How Skype modernized its backend infrastructure using Azure Cosmos DB

This is a three-part blog post series about how organizations are using Azure Cosmos DB to meet real world needs, and the difference it’s making to them. In part 1, we explored the challenges Skype faced that led them to take action. In part 2, we examined how Skype implemented Azure Cosmos DB to modernize its backend infrastructure. In this post (part 3 of 3), we cover the outcomes resulting from those efforts.

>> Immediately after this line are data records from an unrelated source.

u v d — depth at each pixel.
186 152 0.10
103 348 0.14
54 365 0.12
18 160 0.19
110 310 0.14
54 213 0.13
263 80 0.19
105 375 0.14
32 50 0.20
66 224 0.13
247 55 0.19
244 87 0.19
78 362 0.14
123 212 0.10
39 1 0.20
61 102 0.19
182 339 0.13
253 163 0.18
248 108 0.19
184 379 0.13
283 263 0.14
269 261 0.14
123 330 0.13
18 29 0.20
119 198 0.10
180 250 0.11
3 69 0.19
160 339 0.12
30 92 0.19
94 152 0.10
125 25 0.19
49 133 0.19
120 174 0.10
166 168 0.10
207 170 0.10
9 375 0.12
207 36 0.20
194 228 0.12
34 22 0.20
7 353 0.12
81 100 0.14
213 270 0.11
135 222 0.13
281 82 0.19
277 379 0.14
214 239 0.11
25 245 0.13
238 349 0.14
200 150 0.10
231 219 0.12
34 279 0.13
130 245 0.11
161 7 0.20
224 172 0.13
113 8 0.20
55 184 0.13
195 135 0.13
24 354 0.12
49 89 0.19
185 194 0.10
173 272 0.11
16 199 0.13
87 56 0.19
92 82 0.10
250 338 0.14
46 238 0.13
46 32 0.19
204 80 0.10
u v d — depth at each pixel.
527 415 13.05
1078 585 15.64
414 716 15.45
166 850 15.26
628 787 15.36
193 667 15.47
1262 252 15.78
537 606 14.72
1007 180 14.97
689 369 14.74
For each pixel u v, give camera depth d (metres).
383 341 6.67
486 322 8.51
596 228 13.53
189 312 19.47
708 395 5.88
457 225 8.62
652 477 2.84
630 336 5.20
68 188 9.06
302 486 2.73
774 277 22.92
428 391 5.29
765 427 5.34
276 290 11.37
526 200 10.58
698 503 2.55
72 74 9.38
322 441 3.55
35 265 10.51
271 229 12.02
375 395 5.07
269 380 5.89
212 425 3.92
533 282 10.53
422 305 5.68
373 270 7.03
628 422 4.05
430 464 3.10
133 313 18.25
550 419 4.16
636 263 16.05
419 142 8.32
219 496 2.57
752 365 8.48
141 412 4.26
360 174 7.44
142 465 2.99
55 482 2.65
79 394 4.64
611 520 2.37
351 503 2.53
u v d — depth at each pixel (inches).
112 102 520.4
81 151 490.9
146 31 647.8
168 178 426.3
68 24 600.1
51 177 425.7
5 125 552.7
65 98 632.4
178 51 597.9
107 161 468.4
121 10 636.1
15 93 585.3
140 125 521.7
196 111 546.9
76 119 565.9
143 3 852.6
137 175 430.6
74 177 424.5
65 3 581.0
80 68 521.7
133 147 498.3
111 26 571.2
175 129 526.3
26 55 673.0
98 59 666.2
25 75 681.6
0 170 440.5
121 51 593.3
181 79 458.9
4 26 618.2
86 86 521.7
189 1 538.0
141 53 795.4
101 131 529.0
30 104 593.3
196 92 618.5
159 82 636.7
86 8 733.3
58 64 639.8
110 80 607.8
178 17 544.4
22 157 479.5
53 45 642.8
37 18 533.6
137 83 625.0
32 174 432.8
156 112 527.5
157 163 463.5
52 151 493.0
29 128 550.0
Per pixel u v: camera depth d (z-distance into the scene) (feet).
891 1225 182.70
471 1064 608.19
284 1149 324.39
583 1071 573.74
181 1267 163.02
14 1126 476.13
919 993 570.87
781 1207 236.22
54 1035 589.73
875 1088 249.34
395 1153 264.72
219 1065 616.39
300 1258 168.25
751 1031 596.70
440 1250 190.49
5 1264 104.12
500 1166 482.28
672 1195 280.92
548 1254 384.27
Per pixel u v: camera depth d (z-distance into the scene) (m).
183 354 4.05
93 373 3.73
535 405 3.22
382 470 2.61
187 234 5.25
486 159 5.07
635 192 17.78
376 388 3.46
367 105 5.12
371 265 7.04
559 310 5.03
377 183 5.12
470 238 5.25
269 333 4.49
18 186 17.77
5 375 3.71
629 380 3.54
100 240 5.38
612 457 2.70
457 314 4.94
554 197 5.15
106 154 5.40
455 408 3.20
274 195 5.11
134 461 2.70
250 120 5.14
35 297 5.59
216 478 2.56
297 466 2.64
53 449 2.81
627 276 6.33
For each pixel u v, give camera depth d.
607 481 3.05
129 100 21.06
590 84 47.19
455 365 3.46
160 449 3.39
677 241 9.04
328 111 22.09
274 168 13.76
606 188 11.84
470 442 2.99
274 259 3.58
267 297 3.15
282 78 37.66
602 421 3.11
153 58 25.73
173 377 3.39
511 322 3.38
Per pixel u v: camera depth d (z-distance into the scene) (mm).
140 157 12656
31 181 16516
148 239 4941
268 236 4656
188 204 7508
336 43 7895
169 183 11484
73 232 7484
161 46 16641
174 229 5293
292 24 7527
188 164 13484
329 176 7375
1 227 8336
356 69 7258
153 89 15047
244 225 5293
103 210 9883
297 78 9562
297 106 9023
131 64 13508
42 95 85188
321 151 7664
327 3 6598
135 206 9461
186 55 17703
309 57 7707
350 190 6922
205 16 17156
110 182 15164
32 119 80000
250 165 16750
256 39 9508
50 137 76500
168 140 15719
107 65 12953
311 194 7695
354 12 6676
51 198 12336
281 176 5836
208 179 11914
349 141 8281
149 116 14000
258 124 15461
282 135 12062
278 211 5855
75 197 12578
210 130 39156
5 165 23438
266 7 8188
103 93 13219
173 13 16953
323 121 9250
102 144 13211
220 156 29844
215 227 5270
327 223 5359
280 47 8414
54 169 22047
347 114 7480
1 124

Note: Comments in italics/parenthesis are the author’s.

The outcomes

Improved throughout, latency, scalability, and more

Using Azure Cosmos DB, Skype replaced three monolithic, geographically isolated data stores with a single, globally distributed user data service that delivers better throughput, lower latencies, and improved availability. The new PCS service can elastically scale on demand to handle to handle future growth, and gives the Skype team ownership of its data without the burden of maintaining its own infrastructure—all at less than half what it cost to maintain the old PCS system. Development of the solution was fast and straightforward thanks to the extensive functionality provided by Azure Cosmos DB and the fact that it’s a fully-hosted service.

Better throughout and lower latencies

Compared to the old solution, the new PCS service is delivering improved throughput and lower latency—in turn enabling the Skype team to easily meet all its SLAs. “Easy geographic distribution, as enabled by Azure Cosmos DB, was a key enabler in making all this possible,” says Kaduk. “For example, by enabling us to put data closer to where its users are, in Europe, we’ve been able to significantly reduce the time required for the permission service that’s used to setup a call—and meet our overall one-second SLA for that task.”

Higher availability

The new PCS service is supporting its workload without timeouts, deadlocks, or quality-of-service degradation—meaning that users are no longer inconvenienced with bad data or having to wait. And because the service runs on Azure Cosmos DB, the Skype team no longer needs to worry about the availability of the underlying infrastructure upon which its new PCS service runs.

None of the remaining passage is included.